**MATERIALS PROVIDED:**
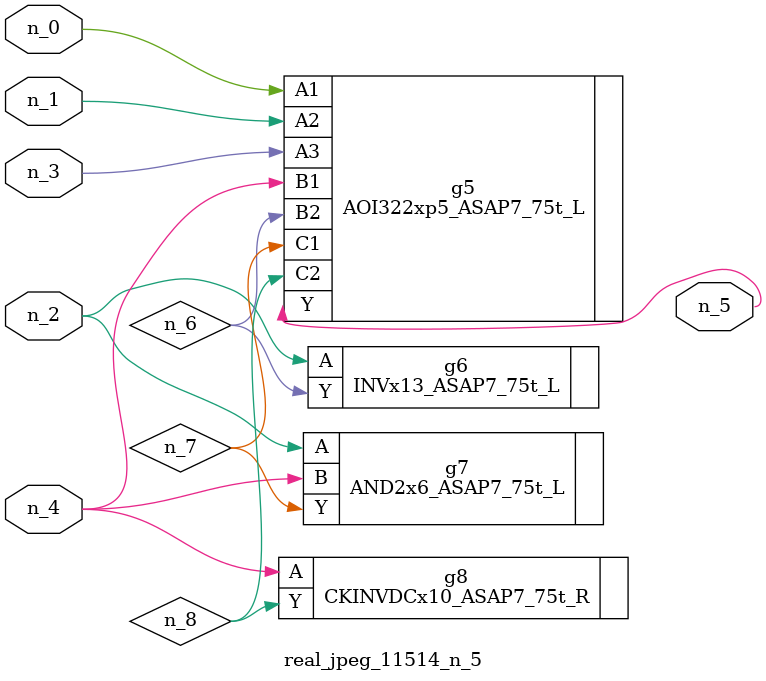
<source format=v>
module real_jpeg_11514_n_5 (n_4, n_0, n_1, n_2, n_3, n_5);

input n_4;
input n_0;
input n_1;
input n_2;
input n_3;

output n_5;

wire n_8;
wire n_6;
wire n_7;

AOI322xp5_ASAP7_75t_L g5 ( 
.A1(n_0),
.A2(n_1),
.A3(n_3),
.B1(n_4),
.B2(n_6),
.C1(n_7),
.C2(n_8),
.Y(n_5)
);

INVx13_ASAP7_75t_L g6 ( 
.A(n_2),
.Y(n_6)
);

AND2x6_ASAP7_75t_L g7 ( 
.A(n_2),
.B(n_4),
.Y(n_7)
);

CKINVDCx10_ASAP7_75t_R g8 ( 
.A(n_4),
.Y(n_8)
);


endmodule
</source>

**ASSIGNED TASK:** Each line of the material goes into your copy unchanged, but no picture does.

**ANSWER BOX:**
<source format=v>
module real_jpeg_11514_n_5 (n_4, n_0, n_1, n_2, n_3, n_5);

input n_4;
input n_0;
input n_1;
input n_2;
input n_3;

output n_5;

wire n_8;
wire n_6;
wire n_7;

AOI322xp5_ASAP7_75t_L g5 ( 
.A1(n_0),
.A2(n_1),
.A3(n_3),
.B1(n_4),
.B2(n_6),
.C1(n_7),
.C2(n_8),
.Y(n_5)
);

INVx13_ASAP7_75t_L g6 ( 
.A(n_2),
.Y(n_6)
);

AND2x6_ASAP7_75t_L g7 ( 
.A(n_2),
.B(n_4),
.Y(n_7)
);

CKINVDCx10_ASAP7_75t_R g8 ( 
.A(n_4),
.Y(n_8)
);


endmodule
</source>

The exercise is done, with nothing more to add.